Kobe only recently departed the sport last month off the back of a vintage 60-point outing against the Utah Jazz in front of a packed Staples Center crowd. Diesel was in the crowd that magical night and shared a warm embrace with the Black Mamba following his unbelievable effort.
All bad blood and tension appears to have evaporated with time and the once formidable duo appear to be on better terms than ever. Kobe even made an appearance on his former teammate turned rival's podcast 'The Big Podcast with Shaq' last year.

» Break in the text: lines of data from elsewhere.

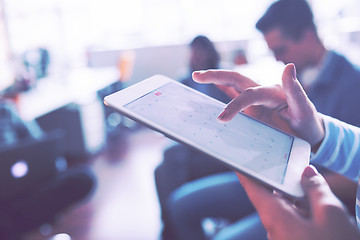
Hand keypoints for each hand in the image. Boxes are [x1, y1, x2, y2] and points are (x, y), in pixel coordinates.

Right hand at [192, 63, 323, 148]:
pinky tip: (212, 87)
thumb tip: (289, 65)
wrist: (309, 134)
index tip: (221, 119)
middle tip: (196, 76)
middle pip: (236, 79)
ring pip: (232, 85)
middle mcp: (261, 92)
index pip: (249, 94)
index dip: (235, 104)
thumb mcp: (305, 110)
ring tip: (197, 76)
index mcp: (272, 92)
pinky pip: (235, 96)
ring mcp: (256, 100)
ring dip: (215, 79)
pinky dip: (223, 90)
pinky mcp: (253, 108)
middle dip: (216, 76)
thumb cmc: (307, 124)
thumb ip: (296, 90)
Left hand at [236, 166, 359, 239]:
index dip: (245, 173)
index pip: (253, 189)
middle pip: (271, 197)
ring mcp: (284, 237)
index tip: (237, 161)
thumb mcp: (330, 213)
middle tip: (287, 165)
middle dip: (280, 182)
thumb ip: (316, 188)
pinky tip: (315, 205)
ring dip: (295, 197)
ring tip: (308, 183)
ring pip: (285, 210)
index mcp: (275, 216)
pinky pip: (293, 221)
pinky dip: (302, 210)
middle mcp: (274, 228)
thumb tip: (307, 173)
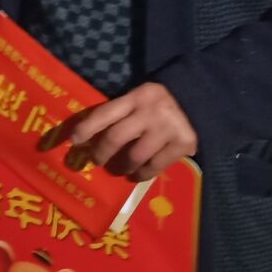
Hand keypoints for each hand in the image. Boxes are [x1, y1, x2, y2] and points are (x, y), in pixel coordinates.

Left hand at [40, 82, 196, 181]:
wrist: (198, 100)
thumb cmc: (158, 103)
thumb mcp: (138, 99)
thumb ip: (119, 113)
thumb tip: (88, 139)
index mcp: (136, 97)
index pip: (105, 113)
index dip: (86, 128)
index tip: (73, 141)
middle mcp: (150, 112)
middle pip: (116, 137)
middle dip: (101, 153)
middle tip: (96, 160)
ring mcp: (167, 128)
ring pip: (134, 156)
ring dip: (122, 167)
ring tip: (119, 169)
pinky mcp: (183, 143)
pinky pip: (154, 166)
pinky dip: (141, 174)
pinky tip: (136, 174)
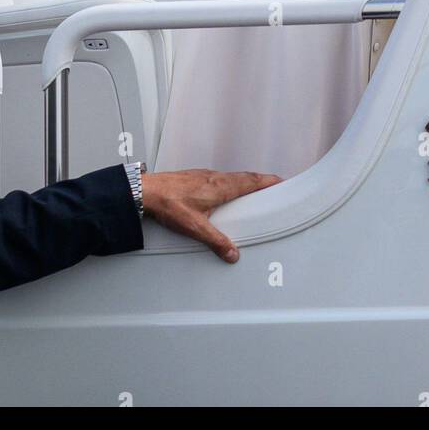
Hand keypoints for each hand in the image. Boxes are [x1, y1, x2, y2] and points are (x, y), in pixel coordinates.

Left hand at [141, 169, 280, 262]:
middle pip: (244, 177)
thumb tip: (233, 253)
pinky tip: (223, 191)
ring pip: (231, 176)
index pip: (251, 181)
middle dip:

Rumours have circulated recently that Kobe may well be considering an offer to join Shaq as a panelist on the TNT's Inside the NBA, but the 20-year career-long Laker hasn't made his post-basketball intentions clear as of yet.
However, it appears the Bryant and O'Neal connection is far from done on the court, too.

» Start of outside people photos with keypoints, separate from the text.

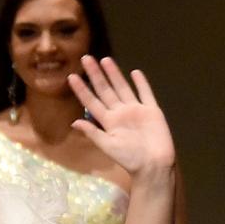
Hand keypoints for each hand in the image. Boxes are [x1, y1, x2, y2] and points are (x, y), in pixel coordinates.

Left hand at [69, 56, 174, 176]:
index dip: (82, 90)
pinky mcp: (152, 110)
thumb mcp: (107, 146)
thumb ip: (93, 132)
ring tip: (105, 60)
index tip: (71, 77)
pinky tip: (135, 72)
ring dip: (114, 74)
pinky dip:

Shaq's son, Shareef O'Neal, is a supremely athletic 6'8" power forward that at just 16-years-old is rated as a four-star prospect by 247Sports.
TMZ recently caught up with the young prodigey and Shareef revealed that he is looking to work out with Kobe this summer, taking the five-time NBA champion up on his offer back at the All-Star game in Toronto this year.
"I talk to Kobe sometimes, I might start training with him," Shareef started. "Cause during the Toronto All-Star [weekend] he was saying I need to train with him. Yeah, I'm [going] to start training with Kobe soon - probably this summer."
“When we play one-on-one I’m definitely going to try and win,” said Shareef, with a smile and shake of his head. “No, I’m not going (easy).”
It almost goes without saying how invaluable that tuteledge would be to any young man in the game, and it's cool that Kobe would reach out and offer to take an old friend's son under his wing.
Even if this training session never did come to fruition, Shareef doesn't appear to be short on help. During an episode of Shaq's podcast, the legendary center discussed his son's progress with Tracy McGrady, who also appears more than willing to help with the young O'Neal's progress.
“I thought my son, Shareef, was going to be 6’8”, 6’9”, so I patterned his game after three of my favourite players — one I played with, Kobe Bryant, another guy, LeBron James, and you, my neighbour,” Shaq told McGrady.
“Shareef’s got game," McGrady replied. "He’s farther along than what I was at his age. I see those YouTube clips. Anytime you want me to come out there and work with him I’ll definitely give him some of that stuff I learned over my years because he’s got it, for sure.”